Two-thirds, 66%- worried that children aged
between 10 and 18 could become victims of knife crime, with 61% admitting to worrying that children feel unsafe in their neighbourhood because of knife crime.
A Home Office spokesman said: "We are
determined to make our streets safer which is why we are recruiting 20,000 new police officers to protect our communities and have made it easier for them to use stop and search powers.
Because of this, even food chains have
resulted in trying to change people’s ways- “#knife-free” boxes are distributed to more than 200 chicken shops as a way, to help promote that this is something to be stopped.
Not only this, but A Home Office spokesman
said: "We are determined to make our streets safer which is why we are recruiting 20,000 new police officers to protect our communities and have made it easier for them to use stop and search powers.
They also state: "Our Serious Violence
Strategy also focuses on steering young people away from knife crime.
"Our #knifefree campaign challenges the myth
that carrying a knife makes you safer and we are investing over £220m in early intervention projects."
Hoping for a decrease in the amount of knife
carrying and crimes in the UK. It is said that more youth clubs, sports clubs, community centres and youth clubs have been opened to make areas safer for children.
The UK is hitting so hard with knife crime
that the worry of parents and guardians are beginning to tell their children about the issue of knife crime at a very young age.

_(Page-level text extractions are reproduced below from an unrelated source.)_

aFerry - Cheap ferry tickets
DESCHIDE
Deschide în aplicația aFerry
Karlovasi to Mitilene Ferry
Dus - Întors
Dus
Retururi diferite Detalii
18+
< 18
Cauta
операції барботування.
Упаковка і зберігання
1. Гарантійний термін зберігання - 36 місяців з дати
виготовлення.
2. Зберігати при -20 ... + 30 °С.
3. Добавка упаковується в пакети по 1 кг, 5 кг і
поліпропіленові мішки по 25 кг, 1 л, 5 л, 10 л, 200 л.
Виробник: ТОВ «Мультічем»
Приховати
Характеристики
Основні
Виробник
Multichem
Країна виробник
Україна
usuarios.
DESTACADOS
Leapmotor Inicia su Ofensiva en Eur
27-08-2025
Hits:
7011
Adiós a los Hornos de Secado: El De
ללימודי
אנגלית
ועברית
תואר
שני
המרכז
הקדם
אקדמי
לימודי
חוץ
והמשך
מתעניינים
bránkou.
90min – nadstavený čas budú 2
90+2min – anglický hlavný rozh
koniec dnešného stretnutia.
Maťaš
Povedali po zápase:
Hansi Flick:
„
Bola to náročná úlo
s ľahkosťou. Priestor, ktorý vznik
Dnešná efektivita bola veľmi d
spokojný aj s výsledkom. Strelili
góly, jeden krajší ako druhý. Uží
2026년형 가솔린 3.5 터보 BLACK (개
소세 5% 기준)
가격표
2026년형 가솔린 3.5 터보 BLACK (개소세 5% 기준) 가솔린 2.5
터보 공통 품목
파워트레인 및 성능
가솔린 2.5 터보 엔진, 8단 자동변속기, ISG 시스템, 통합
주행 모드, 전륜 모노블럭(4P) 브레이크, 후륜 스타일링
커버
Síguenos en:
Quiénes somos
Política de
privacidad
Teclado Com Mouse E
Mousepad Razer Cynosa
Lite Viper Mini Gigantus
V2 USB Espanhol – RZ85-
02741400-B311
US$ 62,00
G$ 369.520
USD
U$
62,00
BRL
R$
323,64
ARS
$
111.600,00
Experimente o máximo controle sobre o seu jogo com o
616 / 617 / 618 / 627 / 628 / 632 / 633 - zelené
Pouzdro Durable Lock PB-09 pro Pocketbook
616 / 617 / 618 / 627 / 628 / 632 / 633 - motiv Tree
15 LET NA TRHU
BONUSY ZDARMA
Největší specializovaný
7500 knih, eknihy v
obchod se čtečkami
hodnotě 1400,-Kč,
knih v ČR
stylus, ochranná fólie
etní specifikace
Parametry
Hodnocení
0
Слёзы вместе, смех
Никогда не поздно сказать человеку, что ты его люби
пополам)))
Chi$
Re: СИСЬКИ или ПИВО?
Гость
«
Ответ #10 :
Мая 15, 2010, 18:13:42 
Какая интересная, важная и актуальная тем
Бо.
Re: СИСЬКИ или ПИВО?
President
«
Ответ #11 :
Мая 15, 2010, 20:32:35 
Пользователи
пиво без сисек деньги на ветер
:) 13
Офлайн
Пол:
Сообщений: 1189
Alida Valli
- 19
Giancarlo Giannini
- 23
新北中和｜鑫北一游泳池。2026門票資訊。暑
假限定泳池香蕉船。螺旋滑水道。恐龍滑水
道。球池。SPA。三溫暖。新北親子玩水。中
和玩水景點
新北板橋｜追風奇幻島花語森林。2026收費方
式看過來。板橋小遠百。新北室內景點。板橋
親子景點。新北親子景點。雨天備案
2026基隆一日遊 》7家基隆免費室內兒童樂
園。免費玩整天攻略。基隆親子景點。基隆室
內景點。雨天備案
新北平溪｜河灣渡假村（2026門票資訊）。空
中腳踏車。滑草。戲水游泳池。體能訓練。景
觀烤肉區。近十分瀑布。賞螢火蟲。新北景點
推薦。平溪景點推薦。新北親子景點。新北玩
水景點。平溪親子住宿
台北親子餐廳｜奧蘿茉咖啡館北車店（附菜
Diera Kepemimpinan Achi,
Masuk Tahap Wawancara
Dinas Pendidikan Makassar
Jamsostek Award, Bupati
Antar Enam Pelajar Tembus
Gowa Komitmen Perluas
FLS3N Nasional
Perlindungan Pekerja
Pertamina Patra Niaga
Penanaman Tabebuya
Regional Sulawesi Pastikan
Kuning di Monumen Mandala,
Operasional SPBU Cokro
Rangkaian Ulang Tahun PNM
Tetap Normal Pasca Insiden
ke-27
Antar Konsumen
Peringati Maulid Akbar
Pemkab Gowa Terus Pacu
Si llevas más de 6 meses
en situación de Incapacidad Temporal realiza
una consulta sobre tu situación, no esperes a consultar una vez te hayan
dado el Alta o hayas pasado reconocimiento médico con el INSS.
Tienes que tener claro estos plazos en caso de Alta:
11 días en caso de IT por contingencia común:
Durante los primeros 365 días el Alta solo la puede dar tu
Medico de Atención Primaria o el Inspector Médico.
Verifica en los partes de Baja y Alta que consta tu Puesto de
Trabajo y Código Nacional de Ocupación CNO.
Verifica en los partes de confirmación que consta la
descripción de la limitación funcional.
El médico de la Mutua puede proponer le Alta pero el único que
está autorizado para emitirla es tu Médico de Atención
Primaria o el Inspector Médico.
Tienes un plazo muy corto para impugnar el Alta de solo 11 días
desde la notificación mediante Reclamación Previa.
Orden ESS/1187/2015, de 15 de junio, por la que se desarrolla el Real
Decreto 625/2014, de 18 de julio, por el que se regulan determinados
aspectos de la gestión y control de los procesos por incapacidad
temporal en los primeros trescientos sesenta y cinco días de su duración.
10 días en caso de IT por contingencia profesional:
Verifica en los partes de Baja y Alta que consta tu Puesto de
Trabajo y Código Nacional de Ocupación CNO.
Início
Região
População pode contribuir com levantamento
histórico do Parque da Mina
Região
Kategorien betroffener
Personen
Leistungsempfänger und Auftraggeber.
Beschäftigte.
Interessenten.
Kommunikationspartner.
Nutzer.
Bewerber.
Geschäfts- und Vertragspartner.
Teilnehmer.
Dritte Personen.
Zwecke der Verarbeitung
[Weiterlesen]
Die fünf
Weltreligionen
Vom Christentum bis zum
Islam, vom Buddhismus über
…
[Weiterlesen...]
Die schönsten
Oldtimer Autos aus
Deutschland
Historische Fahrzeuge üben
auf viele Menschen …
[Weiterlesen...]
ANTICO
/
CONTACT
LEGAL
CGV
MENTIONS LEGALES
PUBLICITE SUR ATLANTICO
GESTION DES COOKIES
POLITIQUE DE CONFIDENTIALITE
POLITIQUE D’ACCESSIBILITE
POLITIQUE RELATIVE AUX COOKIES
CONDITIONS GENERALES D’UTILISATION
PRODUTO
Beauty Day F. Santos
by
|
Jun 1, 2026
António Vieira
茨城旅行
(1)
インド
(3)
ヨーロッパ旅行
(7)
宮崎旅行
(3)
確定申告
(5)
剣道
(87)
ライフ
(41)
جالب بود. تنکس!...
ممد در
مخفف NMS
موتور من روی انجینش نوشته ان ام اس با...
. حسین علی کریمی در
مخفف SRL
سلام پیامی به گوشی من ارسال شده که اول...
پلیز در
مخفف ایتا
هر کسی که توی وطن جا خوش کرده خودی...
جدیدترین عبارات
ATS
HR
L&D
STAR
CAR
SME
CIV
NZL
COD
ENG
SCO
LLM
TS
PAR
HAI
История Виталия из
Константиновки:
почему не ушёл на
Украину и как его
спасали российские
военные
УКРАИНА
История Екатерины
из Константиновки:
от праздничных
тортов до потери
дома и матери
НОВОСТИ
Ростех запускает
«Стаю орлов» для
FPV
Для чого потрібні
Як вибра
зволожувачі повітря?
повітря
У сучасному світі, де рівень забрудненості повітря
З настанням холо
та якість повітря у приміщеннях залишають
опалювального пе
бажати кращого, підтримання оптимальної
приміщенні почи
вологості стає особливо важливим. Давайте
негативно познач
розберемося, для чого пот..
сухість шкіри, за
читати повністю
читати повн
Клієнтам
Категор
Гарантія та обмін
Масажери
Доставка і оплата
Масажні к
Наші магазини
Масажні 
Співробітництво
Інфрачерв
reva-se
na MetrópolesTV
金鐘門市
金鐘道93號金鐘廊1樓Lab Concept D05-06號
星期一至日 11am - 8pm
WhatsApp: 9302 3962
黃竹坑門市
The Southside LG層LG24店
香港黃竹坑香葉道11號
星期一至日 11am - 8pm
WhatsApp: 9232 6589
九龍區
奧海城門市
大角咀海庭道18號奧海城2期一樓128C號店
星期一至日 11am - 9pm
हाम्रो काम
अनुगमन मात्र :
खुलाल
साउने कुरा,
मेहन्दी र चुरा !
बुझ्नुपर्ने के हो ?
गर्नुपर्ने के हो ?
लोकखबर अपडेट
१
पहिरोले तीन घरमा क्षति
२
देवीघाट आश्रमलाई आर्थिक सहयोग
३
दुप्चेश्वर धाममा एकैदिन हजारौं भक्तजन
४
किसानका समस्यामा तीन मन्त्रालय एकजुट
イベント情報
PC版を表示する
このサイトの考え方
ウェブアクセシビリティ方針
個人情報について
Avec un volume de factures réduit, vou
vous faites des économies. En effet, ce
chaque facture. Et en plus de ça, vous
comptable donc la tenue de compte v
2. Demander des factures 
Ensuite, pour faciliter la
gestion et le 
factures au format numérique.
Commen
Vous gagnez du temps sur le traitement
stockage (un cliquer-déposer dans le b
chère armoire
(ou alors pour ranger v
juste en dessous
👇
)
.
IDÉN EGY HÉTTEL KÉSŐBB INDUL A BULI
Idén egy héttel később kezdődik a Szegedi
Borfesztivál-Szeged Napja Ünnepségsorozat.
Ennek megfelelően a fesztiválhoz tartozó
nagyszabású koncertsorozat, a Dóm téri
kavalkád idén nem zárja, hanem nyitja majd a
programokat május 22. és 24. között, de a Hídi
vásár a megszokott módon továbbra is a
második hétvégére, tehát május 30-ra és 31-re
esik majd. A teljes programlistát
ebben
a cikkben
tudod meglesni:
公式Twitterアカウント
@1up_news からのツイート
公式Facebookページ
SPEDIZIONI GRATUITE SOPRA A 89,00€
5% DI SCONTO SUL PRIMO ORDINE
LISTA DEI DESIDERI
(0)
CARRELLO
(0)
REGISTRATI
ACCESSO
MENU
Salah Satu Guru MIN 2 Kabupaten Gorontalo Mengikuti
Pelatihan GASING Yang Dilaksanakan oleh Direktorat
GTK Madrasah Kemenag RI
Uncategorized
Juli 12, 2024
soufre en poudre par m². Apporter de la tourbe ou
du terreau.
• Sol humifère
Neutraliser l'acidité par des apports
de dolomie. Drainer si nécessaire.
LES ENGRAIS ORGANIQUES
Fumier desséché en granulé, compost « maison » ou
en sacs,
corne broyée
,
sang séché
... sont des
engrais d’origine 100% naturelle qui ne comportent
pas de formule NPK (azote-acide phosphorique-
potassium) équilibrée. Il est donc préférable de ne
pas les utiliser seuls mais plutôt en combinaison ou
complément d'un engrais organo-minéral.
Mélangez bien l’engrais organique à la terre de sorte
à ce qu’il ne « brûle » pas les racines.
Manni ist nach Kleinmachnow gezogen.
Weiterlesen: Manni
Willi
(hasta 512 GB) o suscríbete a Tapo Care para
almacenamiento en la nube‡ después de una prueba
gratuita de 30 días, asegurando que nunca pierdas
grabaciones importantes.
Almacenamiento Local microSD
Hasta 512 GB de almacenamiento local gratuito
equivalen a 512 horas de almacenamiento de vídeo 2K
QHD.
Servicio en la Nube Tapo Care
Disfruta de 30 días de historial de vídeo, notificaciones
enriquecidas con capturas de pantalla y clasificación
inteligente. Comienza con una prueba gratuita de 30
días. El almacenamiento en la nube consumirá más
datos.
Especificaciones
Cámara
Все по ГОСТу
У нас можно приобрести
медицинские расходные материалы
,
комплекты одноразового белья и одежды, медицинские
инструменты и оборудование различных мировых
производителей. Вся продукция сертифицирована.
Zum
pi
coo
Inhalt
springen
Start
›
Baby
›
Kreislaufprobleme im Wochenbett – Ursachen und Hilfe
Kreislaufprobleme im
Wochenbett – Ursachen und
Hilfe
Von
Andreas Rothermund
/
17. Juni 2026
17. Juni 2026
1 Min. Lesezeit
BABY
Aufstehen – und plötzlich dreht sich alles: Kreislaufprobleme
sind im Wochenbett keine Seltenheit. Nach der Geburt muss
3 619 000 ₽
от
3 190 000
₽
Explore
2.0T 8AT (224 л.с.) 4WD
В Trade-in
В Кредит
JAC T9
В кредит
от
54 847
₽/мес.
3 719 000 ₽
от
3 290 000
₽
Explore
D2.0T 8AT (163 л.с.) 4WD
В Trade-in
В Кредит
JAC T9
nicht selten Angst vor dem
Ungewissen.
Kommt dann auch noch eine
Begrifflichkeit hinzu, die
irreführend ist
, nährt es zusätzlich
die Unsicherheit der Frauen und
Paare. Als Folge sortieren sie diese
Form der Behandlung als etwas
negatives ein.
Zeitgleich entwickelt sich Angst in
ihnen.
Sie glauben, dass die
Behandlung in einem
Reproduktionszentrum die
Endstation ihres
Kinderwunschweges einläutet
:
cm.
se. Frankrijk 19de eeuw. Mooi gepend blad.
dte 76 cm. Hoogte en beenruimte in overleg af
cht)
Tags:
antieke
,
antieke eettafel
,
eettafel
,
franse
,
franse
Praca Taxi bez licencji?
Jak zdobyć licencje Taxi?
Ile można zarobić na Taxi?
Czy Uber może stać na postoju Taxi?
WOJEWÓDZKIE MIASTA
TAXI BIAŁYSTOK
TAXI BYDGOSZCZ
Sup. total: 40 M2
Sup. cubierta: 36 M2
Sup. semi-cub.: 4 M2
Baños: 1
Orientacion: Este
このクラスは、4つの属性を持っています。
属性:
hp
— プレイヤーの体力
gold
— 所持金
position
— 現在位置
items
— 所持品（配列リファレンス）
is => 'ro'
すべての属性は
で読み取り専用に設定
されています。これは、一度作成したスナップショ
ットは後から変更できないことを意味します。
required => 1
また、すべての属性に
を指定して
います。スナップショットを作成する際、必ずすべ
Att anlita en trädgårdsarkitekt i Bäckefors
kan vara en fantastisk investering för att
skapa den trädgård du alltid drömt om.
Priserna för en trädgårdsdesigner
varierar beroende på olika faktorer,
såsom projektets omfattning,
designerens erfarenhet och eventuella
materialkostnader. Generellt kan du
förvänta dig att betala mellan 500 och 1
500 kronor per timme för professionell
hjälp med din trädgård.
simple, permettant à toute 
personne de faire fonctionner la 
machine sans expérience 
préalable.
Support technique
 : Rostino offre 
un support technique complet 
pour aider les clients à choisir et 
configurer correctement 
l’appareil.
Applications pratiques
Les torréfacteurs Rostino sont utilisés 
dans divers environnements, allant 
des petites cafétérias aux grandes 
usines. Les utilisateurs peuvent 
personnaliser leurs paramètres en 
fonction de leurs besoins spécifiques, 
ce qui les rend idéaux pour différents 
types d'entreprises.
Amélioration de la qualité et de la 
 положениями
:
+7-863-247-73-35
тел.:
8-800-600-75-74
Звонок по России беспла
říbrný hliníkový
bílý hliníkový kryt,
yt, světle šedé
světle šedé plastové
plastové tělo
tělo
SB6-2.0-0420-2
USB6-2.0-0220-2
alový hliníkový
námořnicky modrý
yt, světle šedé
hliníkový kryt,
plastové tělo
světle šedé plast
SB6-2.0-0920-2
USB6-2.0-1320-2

The Express exclaims: “Terrified parents are
warning children about knife crime at the age
of just SEVEN.”
Parents are warning their children about
knife crime from the age of just SEVEN, a
shock study shows.
While most parents reckon 10 or 11 is the
right time to broach the tricky subject, one
in 10 has felt the need to raise the issue
during infant school, as matters get worse.
Some may disagree with the challenges parents
are going through with to secure their children in safe environments, Anti-knife crime campaigner Brooke Kinsella, whose brother Ben was stabbed to death in 2008 aged just 16, said: "You can't wrap up children in cotton wool and lock them up so they can't go out.
"But our children should not be worried about
knife crime. They should be thinking about exam results, where they want to go to college and what they want to do when they grow up. "They should not be worried that they are not going to grow up." Siobhan Freegard added: "Knives can change lives in seconds so it's vital we all know how to help victims quickly.”
As a teenager myself, the fear of going out
grows from time to time and so is It for many other teenagers and shouldn’t be something we spend 90% of our time thinking about but living out childhood in freedom and peace.